Use the provided code to make a hexgon tile map, with functions from the sugarbag package. Is it easier to see the spatial distribution of incidence from the hexagon tile map, or the choropleth or the cartogram?

Solution

The hexagon tile map leaves the georgraphy more recognisable than the cartogram, and it is easier to see the high incidence LGAs, and that they are in the city.

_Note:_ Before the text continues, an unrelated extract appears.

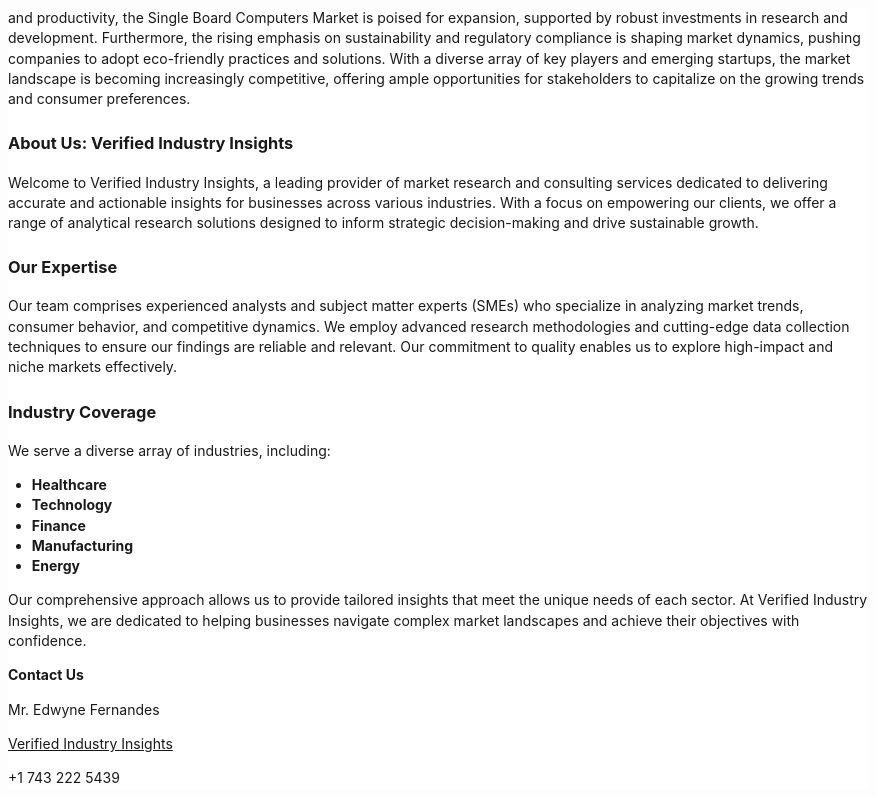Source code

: and productivity, the Single Board Computers Market is poised for expansion, supported by robust investments in research and development. Furthermore, the rising emphasis on sustainability and regulatory compliance is shaping market dynamics, pushing companies to adopt eco-friendly practices and solutions. With a diverse array of key players and emerging startups, the market landscape is becoming increasingly competitive, offering ample opportunities for stakeholders to capitalize on the growing trends and consumer preferences.</p><h3>About Us: Verified Industry Insights</h3><p>Welcome to Verified Industry Insights, a leading provider of market research and consulting services dedicated to delivering accurate and actionable insights for businesses across various industries. With a focus on empowering our clients, we offer a range of analytical research solutions designed to inform strategic decision-making and drive sustainable growth.</p><h3>Our Expertise</h3><p>Our team comprises experienced analysts and subject matter experts (SMEs) who specialize in analyzing market trends, consumer behavior, and competitive dynamics. We employ advanced research methodologies and cutting-edge data collection techniques to ensure our findings are reliable and relevant. Our commitment to quality enables us to explore high-impact and niche markets effectively.</p><h3>Industry Coverage</h3><p>We serve a diverse array of industries, including:</p><ul><li><strong>Healthcare</strong></li><li><strong>Technology</strong></li><li><strong>Finance</strong></li><li><strong>Manufacturing</strong></li><li><strong>Energy</strong></li></ul><p>Our comprehensive approach allows us to provide tailored insights that meet the unique needs of each sector. At Verified Industry Insights, we are dedicated to helping businesses navigate complex market landscapes and achieve their objectives with confidence.</p><p><strong>Contact Us</strong></p><p>Mr. Edwyne Fernandes</p><p><a href="https://www.verifiedindustryinsights.com/">Verified Industry Insights</a></p><p>+1 743 222 5439</p>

# Placement of hexmaps depends on position relative to
# Melbourne central
data(capital_cities)
covid_hexmap <- create_hexmap(
  shp = covid_tot,
  sf_id = "lga",
  focal_points = capital_cities, verbose = TRUE)
# This shows the centroids of the hexagons
ggplot(covid_hexmap, aes(x=hex_long, y=hex_lat)) +
  geom_point()

# Hexagons are made with the `fortify_hexagon` function
covid_hexmap_poly <- covid_hexmap %>%
  fortify_hexagon(sf_id = "lga", hex_size = 0.1869) %>%
  left_join(covid_tot, by="lga") # hexmap code removed cases!
ggplot() +
  geom_sf(data=covid_tot, 
          fill = "grey95", colour = "white", size=0.1) +
  geom_polygon(data=covid_hexmap_poly, 
               aes(x=long, y=lat, group=hex_id, 
                   fill = totcases, 
                   colour = totcases,
                   label=lga), size=0.2) +
  scale_fill_distiller("Cases", palette = "YlOrRd",
                       direction=1) +
  scale_colour_distiller("Cases", palette = "YlOrRd",
                       direction=1) +
  theme_map() +
  theme(legend.position="bottom")

# ggplotly()

👋 Finishing up

Make sure you say thanks and good-bye to your tutor. This is a time to also report what you enjoyed and what you found difficult.